Morning, circling Lake Merritt in Oakland, California and imagining Paris, France

 

This morning circling Lake Merritt, the birds

rouse the imagination with squawks, honks,

raspy cries. Slick cormorants line log booms

beating wings at mist, clumsy pelicans

slap at the water’s sheen, everything

awake on a snake of lake-light crawling

the gnarl of tree trunks—and Angelina

turns beneath her blanket on dewy grass,

turns there to kiss her lover on his cheek

as they rise there, as he calls out her name

like an urge, like a drive, like a hunger.

So in this poem name him Romero,

because you can. Imagine them instead

as they dance lakeside, Bois de Boulogne.

 

They dance lakeside at Bois de Boulogne

in Paris, France—dance with the same fluster

as birds circling in a raucous laurel

of wing beats, coos. But this is not Paris

but Oakland, California, and they

are homeless where sentries of city doves

preen at water’s edge on the lake wall’s lip

along a ducky little waterway.

This could be Bastille Day, could be Paris

dressed in pomp and flair, a firecracker

sky flushed in a blush of hoopla. Lovers

are the thing there. If you are not in love,

you will be, or steal into someone else’s,

too much Bordeaux too early in the day.

 

Too much Bordeaux too early in the day,

name them what you will—him Remy, call her

Adeline, because you can. That’s the thing

with poetry, it can pose lovers where

imagination wishes to have them

stir or waken or even dance around

in Paris. Here, part of the scenery

and art of invention, her hand in his

rests for now on her grumbling stomach

while a legion of pigeons guards the bank,

feet a polish of pink, eyes golden sequins.

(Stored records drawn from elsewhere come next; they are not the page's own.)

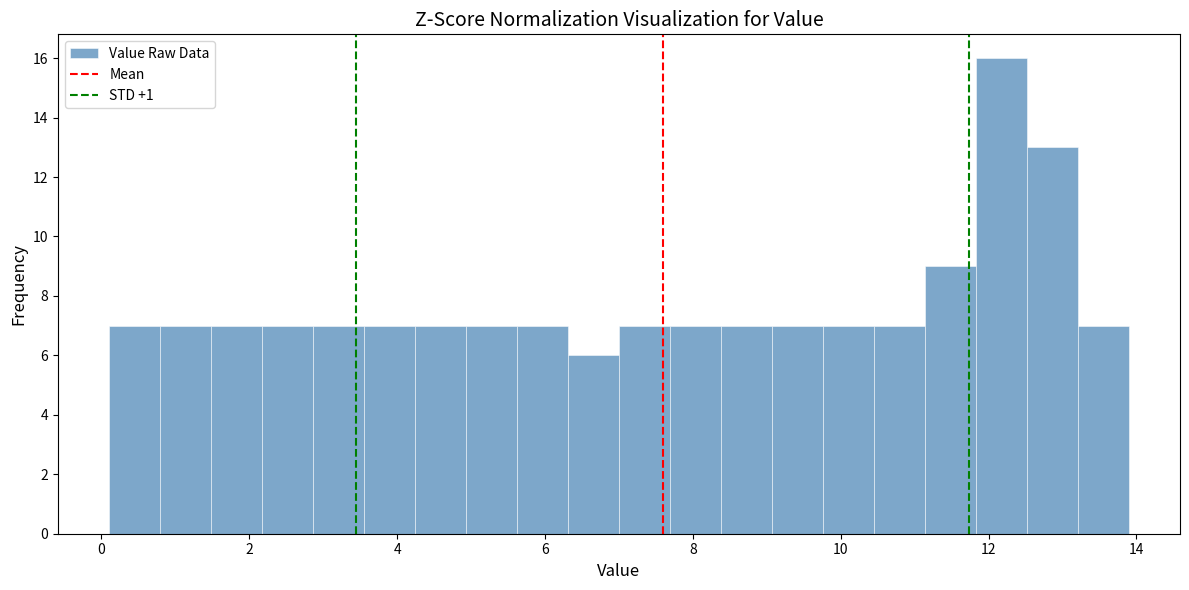

Read against the x-axis, roughly where is the centre of the tallest bar?

12.2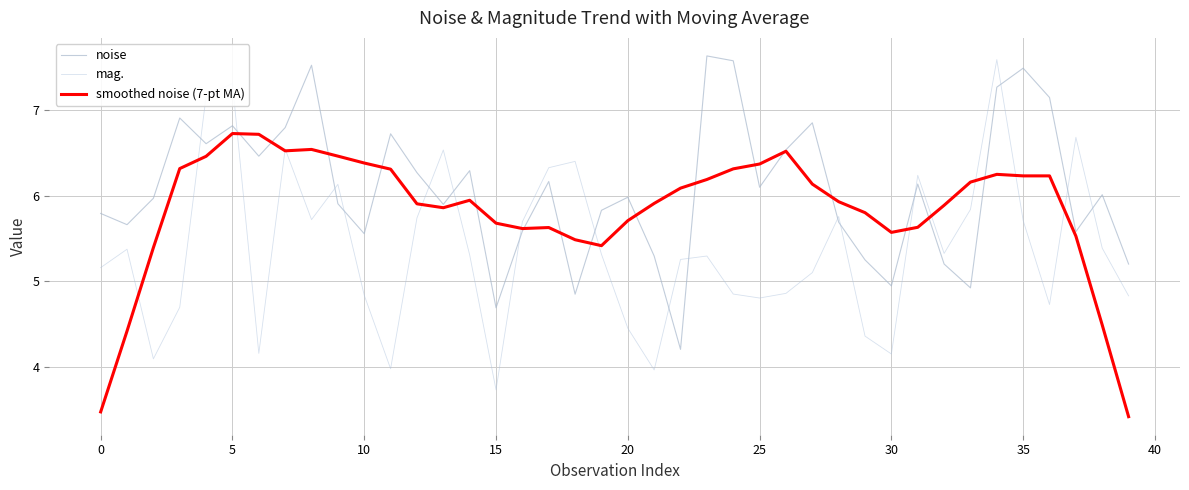

Reading right to left, extract all data points from this chart.

noise: 5.2	6.0	5.6	7.1	7.5	7.3	4.9	5.2	6.1	4.9	5.2	5.7	6.8	6.5	6.1	7.6	7.6	4.2	5.3	6.0	5.8	4.8	6.2	5.6	4.7	6.3	5.9	6.3	6.7	5.6	5.9	7.5	6.8	6.5	6.8	6.6	6.9	6.0	5.7	5.8
mag.: 4.8	5.4	6.7	4.7	5.7	7.6	5.8	5.3	6.2	4.2	4.4	5.8	5.1	4.9	4.8	4.9	5.3	5.3	4.0	4.5	5.3	6.4	6.3	5.7	3.7	5.3	6.5	5.7	4.0	4.8	6.1	5.7	6.5	4.2	7.3	7.2	4.7	4.1	5.4	5.2
smoothed noise (7-pt MA): 3.4	4.5	5.5	6.2	6.2	6.2	6.2	5.9	5.6	5.6	5.8	5.9	6.1	6.5	6.4	6.3	6.2	6.1	5.9	5.7	5.4	5.5	5.6	5.6	5.7	5.9	5.9	5.9	6.3	6.4	6.5	6.5	6.5	6.7	6.7	6.5	6.3	5.4	4.4	3.5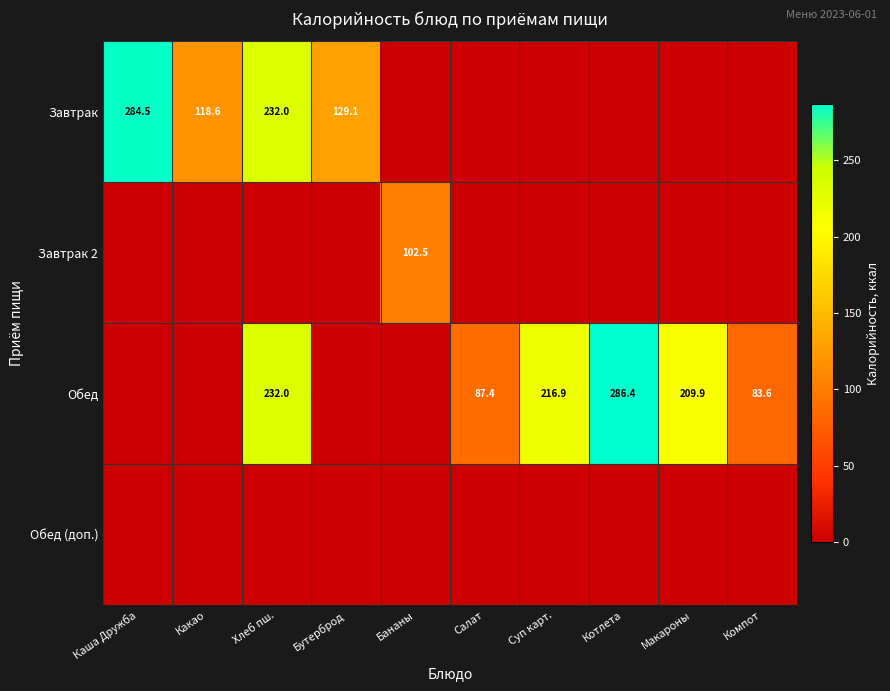

The value of Обед at Хлеб пш. is 350.6. True or false?

False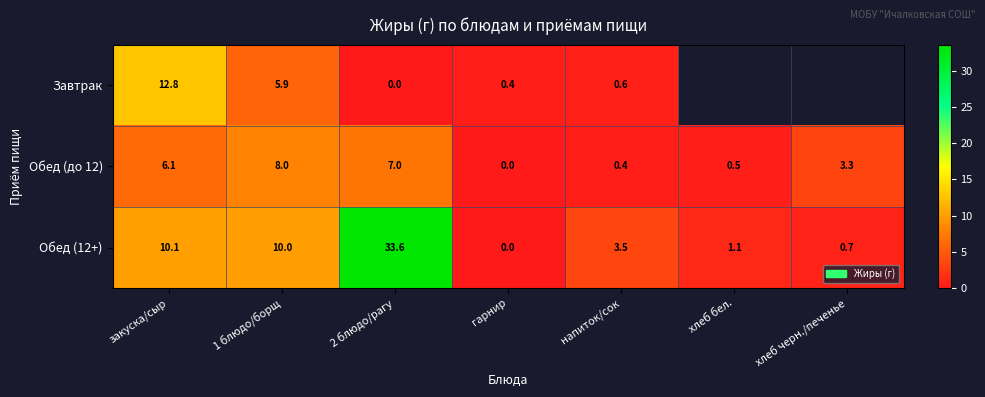

True or false: Обед (до 12) has a value of 0.0 at гарнир.

True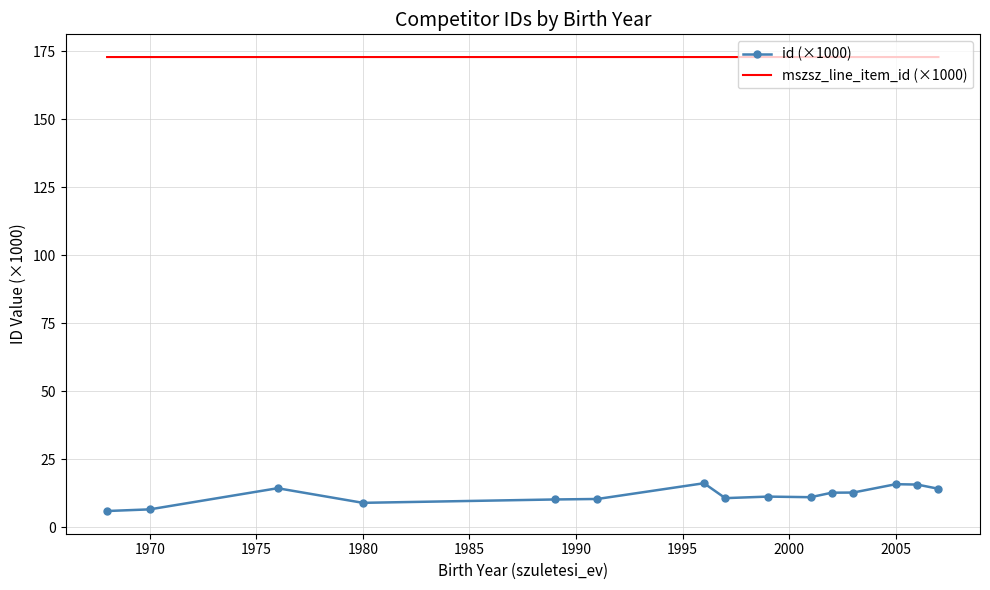

Which series has the widest spread of values?

id (×1000)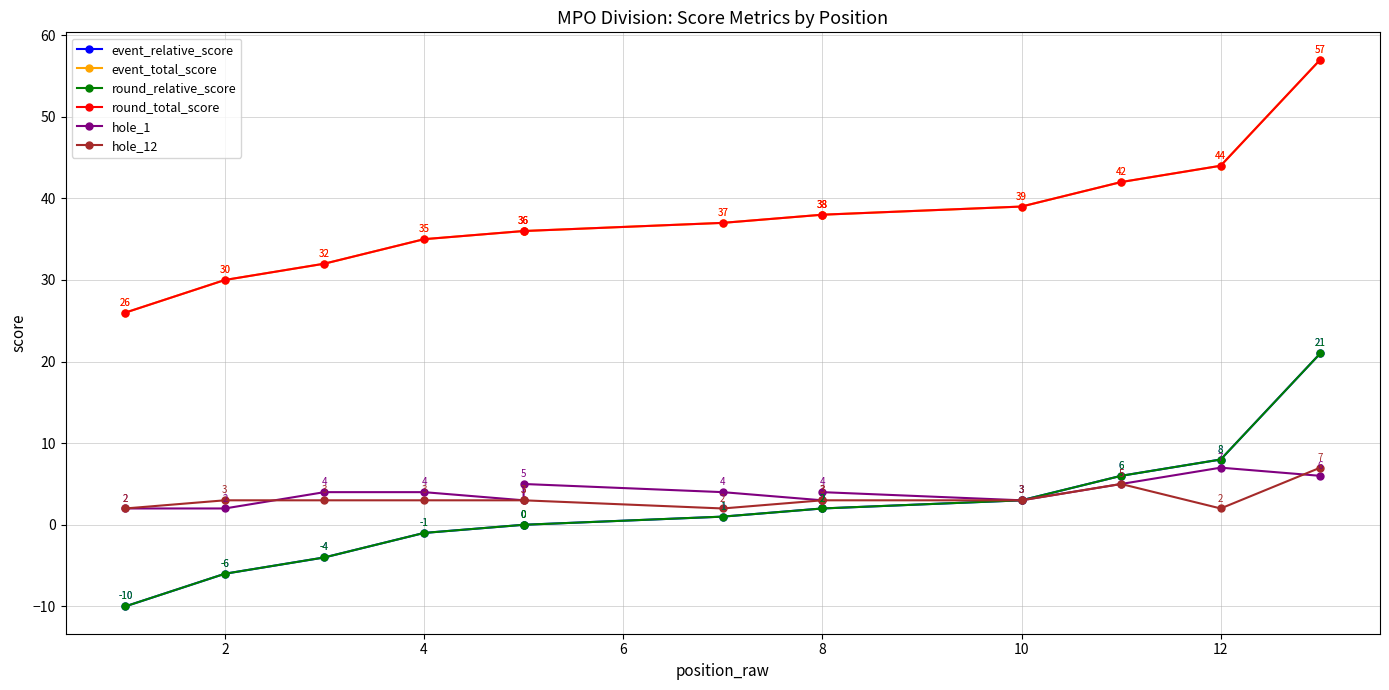

Which series has the largest total across all categories?

event_total_score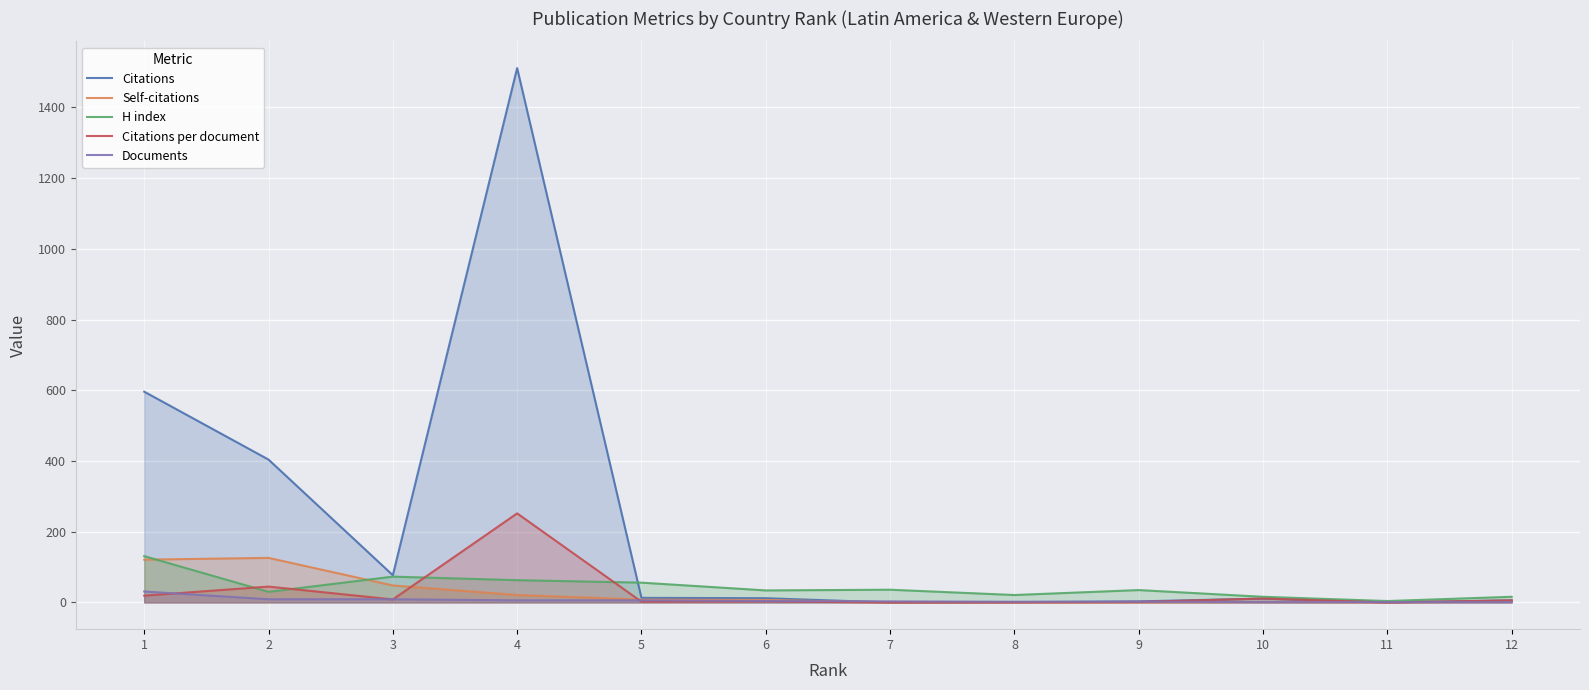

What is the sum of the Citations per document values at 4 and 1?

271.1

garden varieties, yet necks lustrous

in a royal sheen of purple and green—

but this poem is not one for the birds.

 

This poem is not one for the birds, but

it is for that homeless girl blanketed

in this Paris of the imagination

wearing a wide-brimmed hat and scented

lavender, not at this man’s coarse and thick

hands grabbing mussels young gulls fuss over,

flurry of feathers caught in the brambles,

city doves strutting their velvet nightcoats,

pecking peanut shells she scrambles after.

She dances lakeside, Bois de Boulogne,

too much Bordeaux too early in the day

where a sweet rich napoleon calls her

with strong coffee all the muscle she needs,

someone else busy with birds in Oakland.